Re: [PATCH 2/6] rcu: Remove superfluous full memory barrier upon first EQS snapshot

Frederic Weisbecker <frederic@xxxxxxxxxx> · Fri, 17 May 2024 13:40:11 +0200

Le Fri, May 17, 2024 at 09:29:14AM +0200, Andrea Parri a écrit :
> I know my remark may seem a little biased,  ;-) but the semantics of
> smp_mb__after_unlock_lock() and smp_mb__after_spinlock() have been
> somehowr/formally documented in the LKMM.  This means, in particular,
> that one can write "litmus tests" with the barriers at stake and then
> "run"/check such tests against the _current model.
> 
> For example,  (based on inline comments in include/linux/spinlock.h)
> 
> $ cat after_spinlock.litmus
> C after_spinlock
> 
> { }
> 
> P0(int *x, spinlock_t *s)
> {
> 	spin_lock(s);
> 	WRITE_ONCE(*x, 1);
> 	spin_unlock(s);
> }
> 
> P1(int *x, int *y, spinlock_t *s)
> {
> 	int r0;
> 
> 	spin_lock(s);
> 	smp_mb__after_spinlock();
> 	r0 = READ_ONCE(*x);
> 	WRITE_ONCE(*y, 1);
> 	spin_unlock(s);
> }
> 
> P2(int *x, int *y)
> {
> 	int r1;
> 	int r2;
> 
> 	r1 = READ_ONCE(*y);
> 	smp_rmb();
> 	r2 = READ_ONCE(*x);
> }
> 
> exists (1:r0=1 /\ 2:r1=1 /\ 2:r2=0)
> 
> $ herd7 -conf linux-kernel.cfg after_spinlock.litmus
> Test after_spinlock Allowed
> States 7
> 1:r0=0; 2:r1=0; 2:r2=0;
> 1:r0=0; 2:r1=0; 2:r2=1;
> 1:r0=0; 2:r1=1; 2:r2=0;
> 1:r0=0; 2:r1=1; 2:r2=1;
> 1:r0=1; 2:r1=0; 2:r2=0;
> 1:r0=1; 2:r1=0; 2:r2=1;
> 1:r0=1; 2:r1=1; 2:r2=1;
> No
> Witnesses
> Positive: 0 Negative: 7
> Condition exists (1:r0=1 /\ 2:r1=1 /\ 2:r2=0)
> Observation after_spinlock Never 0 7
> Time after_spinlock 0.01
> Hash=b377bde8fe3565fcdd0eb2bdfaf3351e
> 
> Notice that, according to the current model at least, the state in
> the above "exists" clause remains forbidden _after removal of the
> smp_mb__after_spinlock() barrier.  In this sense, if you want, the
> inline comment (I contributed to) is misleading/incomplete.  :-/

Z6.0+pooncelock+poonceLock+pombonce.litmus shows an example of
how full ordering is subtely incomplete without smp_mb__after_spinlock().

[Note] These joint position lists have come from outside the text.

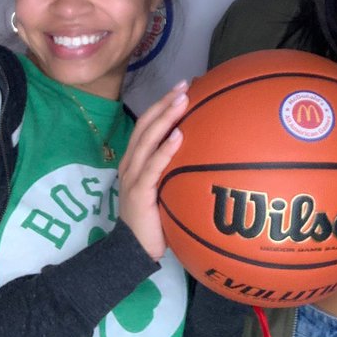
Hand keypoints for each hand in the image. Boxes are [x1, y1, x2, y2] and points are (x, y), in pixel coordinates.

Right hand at [118, 81, 187, 259]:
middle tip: (184, 85)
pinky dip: (165, 149)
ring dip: (165, 117)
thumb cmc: (154, 221)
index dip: (161, 105)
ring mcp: (132, 176)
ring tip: (182, 100)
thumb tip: (205, 155)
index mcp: (135, 161)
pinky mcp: (138, 191)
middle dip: (164, 103)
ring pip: (148, 139)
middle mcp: (130, 163)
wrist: (133, 251)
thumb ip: (175, 171)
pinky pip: (153, 166)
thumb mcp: (164, 190)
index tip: (182, 88)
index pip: (146, 125)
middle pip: (146, 125)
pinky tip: (178, 135)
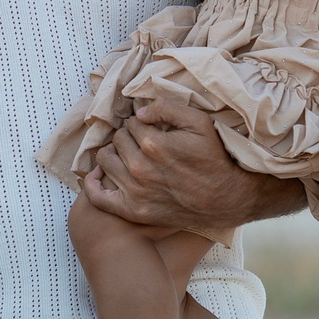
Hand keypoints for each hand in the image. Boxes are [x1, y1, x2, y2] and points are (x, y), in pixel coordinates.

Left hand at [80, 101, 304, 229]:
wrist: (225, 199)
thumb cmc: (214, 158)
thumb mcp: (200, 123)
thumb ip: (167, 108)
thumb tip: (140, 112)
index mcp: (154, 144)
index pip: (132, 123)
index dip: (142, 122)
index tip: (152, 128)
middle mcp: (140, 168)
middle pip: (117, 139)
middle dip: (128, 136)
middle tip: (141, 141)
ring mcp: (135, 191)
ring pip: (105, 161)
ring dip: (113, 153)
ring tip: (125, 154)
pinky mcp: (133, 211)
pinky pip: (98, 197)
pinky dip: (92, 184)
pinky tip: (97, 175)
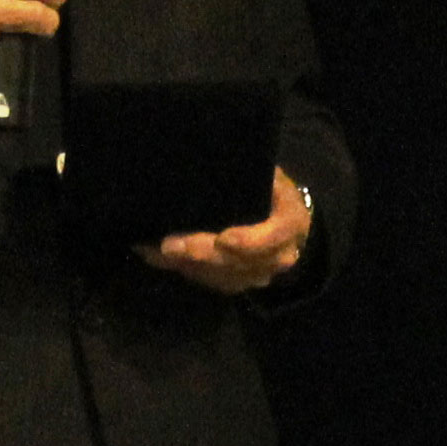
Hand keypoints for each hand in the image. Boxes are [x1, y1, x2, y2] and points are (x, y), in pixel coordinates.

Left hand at [135, 169, 314, 295]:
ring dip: (187, 265)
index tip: (223, 238)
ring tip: (155, 251)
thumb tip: (206, 162)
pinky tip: (156, 257)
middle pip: (242, 263)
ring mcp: (262, 274)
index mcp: (291, 222)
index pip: (274, 236)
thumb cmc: (271, 187)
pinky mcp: (241, 283)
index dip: (250, 241)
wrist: (284, 216)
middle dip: (203, 255)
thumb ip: (246, 174)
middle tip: (170, 245)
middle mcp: (281, 255)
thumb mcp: (267, 174)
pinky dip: (183, 270)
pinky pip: (213, 283)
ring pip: (223, 277)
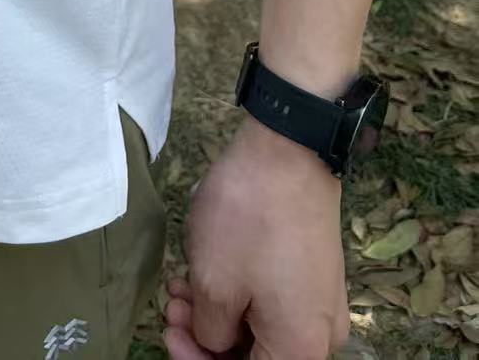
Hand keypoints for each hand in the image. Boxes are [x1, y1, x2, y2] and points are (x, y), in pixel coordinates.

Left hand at [164, 115, 350, 359]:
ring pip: (261, 326)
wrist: (289, 151)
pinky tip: (202, 270)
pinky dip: (236, 292)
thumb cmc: (249, 222)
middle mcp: (320, 335)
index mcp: (300, 350)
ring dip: (216, 312)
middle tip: (171, 306)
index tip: (170, 333)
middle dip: (206, 337)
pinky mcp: (311, 271)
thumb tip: (217, 342)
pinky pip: (272, 299)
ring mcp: (319, 300)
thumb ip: (210, 334)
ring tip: (179, 284)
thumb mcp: (215, 286)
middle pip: (256, 355)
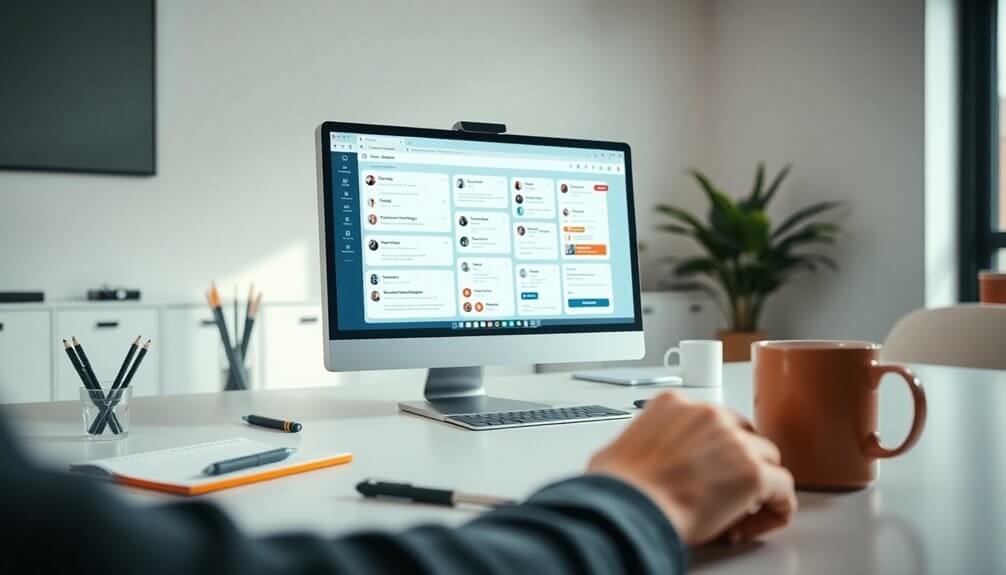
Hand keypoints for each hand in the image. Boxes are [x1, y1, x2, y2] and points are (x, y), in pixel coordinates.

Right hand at [587, 391, 796, 544]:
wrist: (628, 506)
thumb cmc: (618, 487)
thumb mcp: (620, 446)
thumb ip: (643, 442)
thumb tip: (639, 461)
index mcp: (673, 403)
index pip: (711, 420)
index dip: (712, 451)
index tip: (705, 472)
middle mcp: (708, 414)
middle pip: (744, 435)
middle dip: (739, 463)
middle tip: (725, 492)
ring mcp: (734, 441)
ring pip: (768, 460)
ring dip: (758, 486)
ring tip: (737, 513)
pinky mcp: (753, 472)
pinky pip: (784, 489)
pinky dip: (774, 510)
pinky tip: (757, 524)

But still, smp_mb__after_unlock_lock() is supposed to be weaker than
smp_mb__after_spinlock() and yet I'm failing to produce a litmus test
that is successfull with the latter and fails with the former.

For example, and assuming smp_mb__after_unlock_lock() is expected to be
chained across locking, here is a litmus test inspired by
Z6.0+pooncelock+poonceLock+pombonce.litmus that never observes the condition
even though I would expect it should, as opposed to using
smp_mb__after_spinlock():

C smp_mb__after_unlock_lock

{}

P0(int *w, int *x, spinlock_t *mylock)
{
	spin_lock(mylock);
	WRITE_ONCE(*w, 1);
	WRITE_ONCE(*x, 1);
	spin_unlock(mylock);
}

P1(int *x, int *y, spinlock_t *mylock)
{
	int r0;

	spin_lock(mylock);
	smp_mb__after_unlock_lock();
	r0 = READ_ONCE(*x);
	WRITE_ONCE(*y, 1);
	spin_unlock(mylock);
}

P2(int *y, int *z, spinlock_t *mylock)
{
	int r0;

	spin_lock(mylock);
	r0 = READ_ONCE(*y);
	WRITE_ONCE(*z, 1);
	spin_unlock(mylock);
}

P3(int *w, int *z)
{
	int r1;

	WRITE_ONCE(*z, 2);
	smp_mb();
	r1 = READ_ONCE(*w);
}

exists (1:r0=1 /\ 2:r0=1 /\ z=2 /\ 3:r1=0)